• [Supplied passage]

=-=-=-=-=

In this work, we synthesized a ceramic—SrTiO_{3}—with a microwave relative permittivity *ε*_{r} of over 290 considering the loss-permittivity balance and our synthesis technique. By fabricating a square array of SrTiO_{3} pillars in a BaTiO_{3} background matrix, we can develop a DCZIM (Fig. 1a). This metamaterial’s lattice constant is one tenth of the free-space wavelength, which satisfies the effective medium condition [21] that leads to high homogeneity. By fully leveraging this metamaterial’s highly uniform in-phase radiation in the near field, we can develop a high-directivity antenna even when its aperture size (size of radiation surface) is smaller than the operating wavelength. This antenna has various applications in wireless communications, remote sensing, and global positioning satellites. Other than antenna, we can also develop a DCZIM-based concave lens with an ultrashort focal length. Beyond antennas and lenses, our highly homogeneous ZIM can be used for various fundamental research and potential applications, including ultracompact zero-index waveguides and cavities [22], ultrathin free-space zero-index cloaks [10], and high-performance superconducting quantum computing [23].

=-=-=-=-=

• [Provided data]

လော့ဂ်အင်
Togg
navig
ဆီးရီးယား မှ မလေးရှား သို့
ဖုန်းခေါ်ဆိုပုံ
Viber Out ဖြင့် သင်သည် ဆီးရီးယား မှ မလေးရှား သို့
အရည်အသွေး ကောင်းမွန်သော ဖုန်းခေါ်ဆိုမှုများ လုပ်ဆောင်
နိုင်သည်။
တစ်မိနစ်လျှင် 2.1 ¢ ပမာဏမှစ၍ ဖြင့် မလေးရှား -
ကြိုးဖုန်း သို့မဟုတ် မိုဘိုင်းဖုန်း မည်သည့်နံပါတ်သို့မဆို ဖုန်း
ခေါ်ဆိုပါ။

=-=-=-=-=

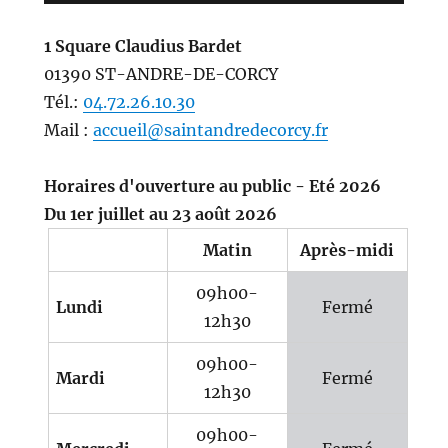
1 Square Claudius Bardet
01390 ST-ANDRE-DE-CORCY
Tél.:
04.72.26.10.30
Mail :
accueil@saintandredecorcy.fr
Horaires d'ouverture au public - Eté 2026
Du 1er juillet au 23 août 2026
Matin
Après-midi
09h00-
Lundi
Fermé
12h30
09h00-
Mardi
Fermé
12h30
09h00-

=-=-=-=-=

• [Job item] Resume the passage above about the SrTiO_{3}-pillar zero-index metamaterial, beginning right after its last sentence.

• [Answer for the task]
## 2 Results and discussion

### 2.1 Zero-index metamaterial

For a homogeneous metamaterial with exotic effective constitutive parameters, the lattice constant *a* and the geometric size of its inclusion *δ* must satisfy \(\frac{{{\text{max}}\left( {a,\delta } \right)}}{{\lambda_{0} }}\) > 0.01, where *λ*_{0} is the free-space wavelength [21]. Such a criterion requires that *a* and *δ* have to be sufficiently large so that the metamaterial can exhibit extreme constitutive parameters in the anomalous dispersion regime. This condition can usually be satisfied by engineering the unit-cell structure of a metamaterial. Furthermore, the homogenization criterion \(\frac{{{\text{max}}\left( {a,\delta } \right)}}{{\lambda_{0} }}\) < 0.2 limits the upper bound of *a* and *δ*, leading to a metamaterial behaving as a homogeneous bulk medium with effective constitutive parameters. However, this homogenization criterion is generally challenging to satisfy because it requires a high-permittivity inclusion and background matrix to achieve anomalous dispersion in the long wavelength regime. Such high-permittivity materials are usually unavailable [24] in nature.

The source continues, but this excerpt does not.